Australia’s wine exports to China could take years to recover fully after any easing of steep tariffs, the head of Penfolds owner Treasury Wine Estates Ltd. said, as frosty ties between the two countries show signs of thawing.
“It’s going to take us two, three, four years to really start building up the Australian side of it again because we are not going to go back to where we were,” Chief Executive Officer Tim Ford said at an Australia-China Relations Institute event in Sydney on Tuesday evening. “This isn’t going to be a big tap that gets turned on overnight for us.”
Australian vintners have sought new buyers for their wine after China imposed heavy tariffs on the country’s wine exports in 2020, decimating what was once its most lucrative market. The US and UK are now their biggest export markets, though sales to both countries declined in the year to the end of March as the global economic slowdown and increased competition hurt demand, according to Wine Australia data.
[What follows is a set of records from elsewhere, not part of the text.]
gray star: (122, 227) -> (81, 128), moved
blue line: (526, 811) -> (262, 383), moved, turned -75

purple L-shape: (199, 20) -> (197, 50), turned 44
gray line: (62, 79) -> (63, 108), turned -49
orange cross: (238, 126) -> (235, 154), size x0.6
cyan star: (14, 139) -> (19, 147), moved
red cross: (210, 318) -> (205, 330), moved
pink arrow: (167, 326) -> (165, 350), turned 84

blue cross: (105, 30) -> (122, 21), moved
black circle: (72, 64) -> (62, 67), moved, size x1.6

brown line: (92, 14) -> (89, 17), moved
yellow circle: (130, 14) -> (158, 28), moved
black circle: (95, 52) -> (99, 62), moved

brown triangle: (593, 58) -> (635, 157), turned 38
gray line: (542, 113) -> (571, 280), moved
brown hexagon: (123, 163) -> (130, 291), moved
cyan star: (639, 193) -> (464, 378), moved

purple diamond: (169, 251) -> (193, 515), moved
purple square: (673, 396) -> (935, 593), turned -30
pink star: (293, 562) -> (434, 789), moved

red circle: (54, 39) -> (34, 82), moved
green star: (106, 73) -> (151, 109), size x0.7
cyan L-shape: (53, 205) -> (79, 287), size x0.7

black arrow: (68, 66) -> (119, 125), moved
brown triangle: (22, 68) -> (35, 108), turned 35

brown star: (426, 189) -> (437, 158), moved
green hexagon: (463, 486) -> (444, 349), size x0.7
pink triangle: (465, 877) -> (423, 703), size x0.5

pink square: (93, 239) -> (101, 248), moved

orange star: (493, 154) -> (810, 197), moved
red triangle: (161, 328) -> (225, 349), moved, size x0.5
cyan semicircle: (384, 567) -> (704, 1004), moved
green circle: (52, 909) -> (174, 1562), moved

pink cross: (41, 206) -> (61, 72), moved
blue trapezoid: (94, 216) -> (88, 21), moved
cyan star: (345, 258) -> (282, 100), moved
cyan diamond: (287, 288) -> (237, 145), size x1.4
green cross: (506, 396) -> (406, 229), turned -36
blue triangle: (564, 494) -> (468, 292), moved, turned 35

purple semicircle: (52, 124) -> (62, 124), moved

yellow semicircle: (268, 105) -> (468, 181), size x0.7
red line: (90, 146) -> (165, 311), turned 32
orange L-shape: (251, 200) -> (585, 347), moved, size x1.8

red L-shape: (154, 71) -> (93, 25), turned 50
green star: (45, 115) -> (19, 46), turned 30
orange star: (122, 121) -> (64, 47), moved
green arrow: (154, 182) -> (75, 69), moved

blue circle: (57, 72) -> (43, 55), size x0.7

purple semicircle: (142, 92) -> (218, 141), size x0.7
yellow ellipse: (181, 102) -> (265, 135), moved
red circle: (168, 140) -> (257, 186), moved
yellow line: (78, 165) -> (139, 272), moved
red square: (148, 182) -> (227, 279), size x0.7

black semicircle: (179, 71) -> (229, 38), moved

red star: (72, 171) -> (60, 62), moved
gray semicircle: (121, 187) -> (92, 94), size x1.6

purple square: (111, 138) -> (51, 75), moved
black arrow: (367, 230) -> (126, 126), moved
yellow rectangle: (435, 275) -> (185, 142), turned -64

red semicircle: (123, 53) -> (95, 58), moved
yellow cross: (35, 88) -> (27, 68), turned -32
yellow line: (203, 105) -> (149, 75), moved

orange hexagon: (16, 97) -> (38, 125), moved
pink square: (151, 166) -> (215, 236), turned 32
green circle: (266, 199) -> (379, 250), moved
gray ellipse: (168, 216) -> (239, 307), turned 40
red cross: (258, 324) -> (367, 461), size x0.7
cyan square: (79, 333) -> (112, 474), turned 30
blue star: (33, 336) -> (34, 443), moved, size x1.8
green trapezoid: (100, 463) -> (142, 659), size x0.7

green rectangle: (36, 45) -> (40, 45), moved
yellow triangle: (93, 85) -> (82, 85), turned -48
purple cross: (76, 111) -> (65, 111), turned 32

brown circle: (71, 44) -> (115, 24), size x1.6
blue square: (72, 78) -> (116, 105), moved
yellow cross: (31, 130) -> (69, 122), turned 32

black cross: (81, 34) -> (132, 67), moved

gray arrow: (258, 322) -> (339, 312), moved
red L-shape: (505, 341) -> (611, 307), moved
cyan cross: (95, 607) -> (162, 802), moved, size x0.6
Ford said Treasury Wine will maintain the export diversification it’s built since China’s curbs, saying the company has worked too hard to build its brands elsewhere “to turn that off overnight.” At the same time, he assured that while the company doesn’t have stockpiles of A$100-plus ($67-plus) wines, it can resume supplying brands worth A$30 to China “pretty quickly” should the status of tariffs improve.
Relations between China and Australia that soured three years ago following a call by then-Prime Minister Scott Morrison for an international investigation into Covid-19 have been steadily improving in the government of Prime Minister Anthony Albanese. The countries’ trade ministers held their first in-person talks since 2019 in Beijing last week, with Australian Trade Minister Don Farrell saying he’s optimistic of having the steep tariffs on wine and barley lifted by the end of the year. Australia’s coal shipments to China have resumed.
Ford was part of the delegation of Australian business leaders who visited Beijing in the past month. While there was no indication of when the tariffs would be lifted, former customers in China were already asking how Treasury Wine might re-enter the market, he said.
“It was really ‘we don’t know when things are going to change, but when they do, what’s your commitment going to be?’ Ford said. “It was quite a remarkable shift in their mentality.”